Now we turn to the verification of (3). It will suffice to establish the identity

\displaystyle  \int_{\bf R} \frac{\rho_{k+1}(x_1,\ldots,x_{k+1})}{x_i-x_{k+1}}\ dx_{k+1} = \frac{1}{2} \partial_{x_i} \rho_k(x_1,\ldots,x_k) \ \ \ \ \ (14)

\displaystyle  - \sum_{1 \leq j \leq k;i\neq j} \frac{\rho_k(x_1,\ldots,x_k)}{x_i-x_j}

for each {i=1,\ldots,k}. By a continuity argument we may take the {x_1,\ldots,x_k} to be distinct.

Fix {i}. By (7), the left-hand side of (14) can be written as the difference of

\displaystyle  \rho_k(x_1,\ldots,x_k) \int_{\bf R} \frac{K(x_{k+1},x_{k+1})}{x_i-x_{k+1}}\ dx_{k+1}


\displaystyle  \sum_{j=1}^{k}\det( R_j( A_k, \int_{\bf R} K(x_j,x_{k+1}) X(x_{k+1}) \frac{dx_{k+1}}{x_i-x_{k+1}}) ).
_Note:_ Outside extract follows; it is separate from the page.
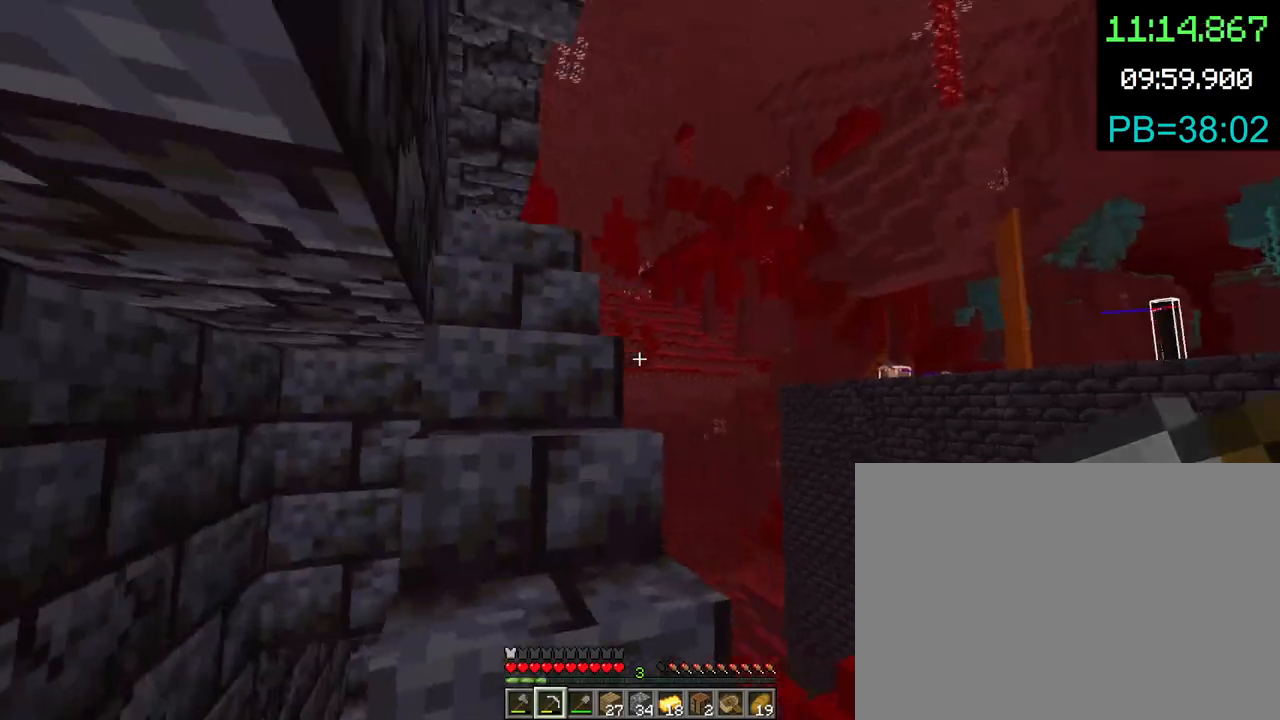
{"keys": [], "mouse": ["left"], "events": [[400, "mouse_left", "down"], [467, "w", "up"]]}
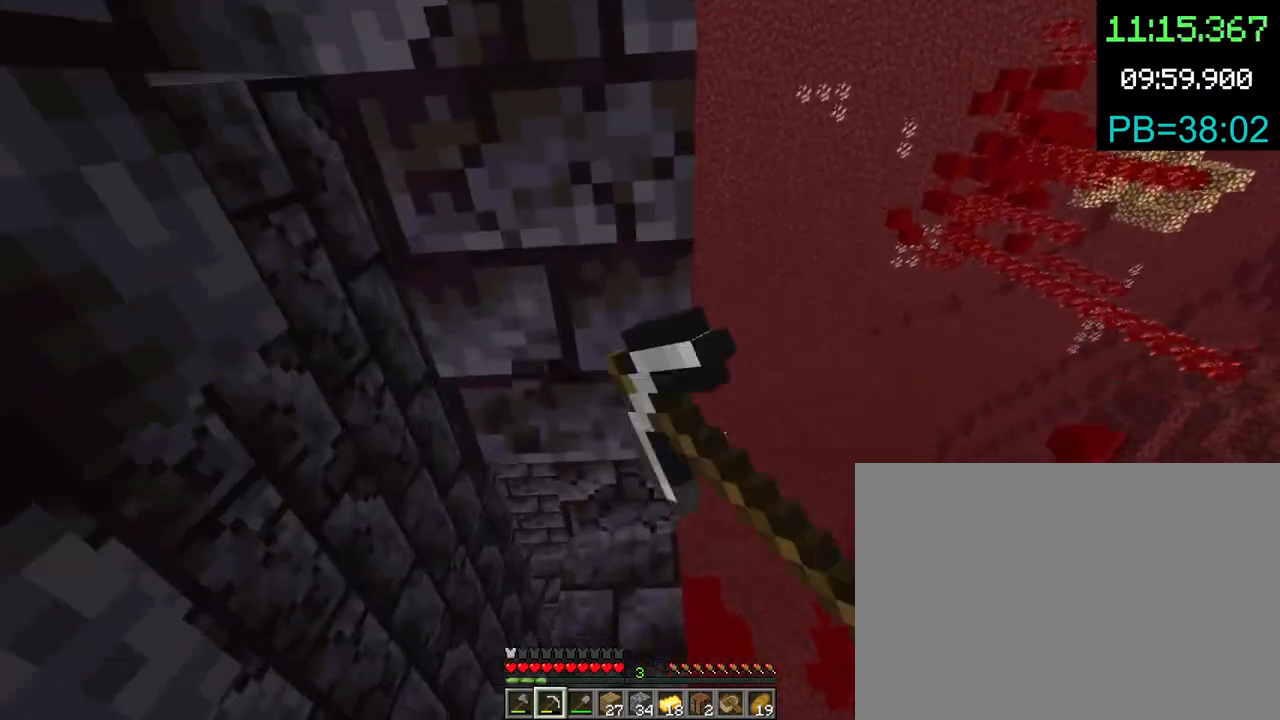
{"keys": ["w"], "mouse": ["left"], "events": [[333, "w", "down"]]}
The first expression vanishes thanks to (8), so we turn to the second. From Lemma 2 we have

\displaystyle  \int_{\bf R} K(x_j,x_{k+1}) X(x_{k+1}) \frac{dx_{k+1}}{x_i-x_{k+1}} = \frac{1}{x_i-x_j} ( K(x_j,x_a) )_{a=1}^k

\displaystyle  - \frac{\cos(\pi(x_i-x_j))}{x_i-x_j} ( K(x_i,x_a) )_{a=1}^k

when {i \neq j}, and

\displaystyle  \int_{\bf R} K(x_j,x_{k+1}) X(x_{k+1}) \frac{dx_{k+1}}{x_i-x_{k+1}}) = -( \partial_i K(x_i,x_a) )_{a=1}^k

when {i=j}. In the former case, we see from row operations that

\displaystyle  \det( R_j( A_k, \int_{\bf R} K(x_j,x_{k+1}) X(x_{k+1}) \frac{dx_{k+1}}{x_i-x_{k+1}}) ) = \frac{1}{x_i-x_j} \det(A_k)

while from the Leibniz rule and symmetry (and (8)) we have

\displaystyle  \partial_{x_i} \det(A_k) = 2 \det( R_i( A_k, ( \partial_i K(x_i,x_a) )_{a=1}^k ) );

putting all of these facts together, we obtain (14) as required.

Remark 1 Presumably, a similar exercise can be performed for the Airy process that governs the asymptotics of extreme eigenvalues of GUE (which include the famous Tracy-Widom law), but I did not attempt this.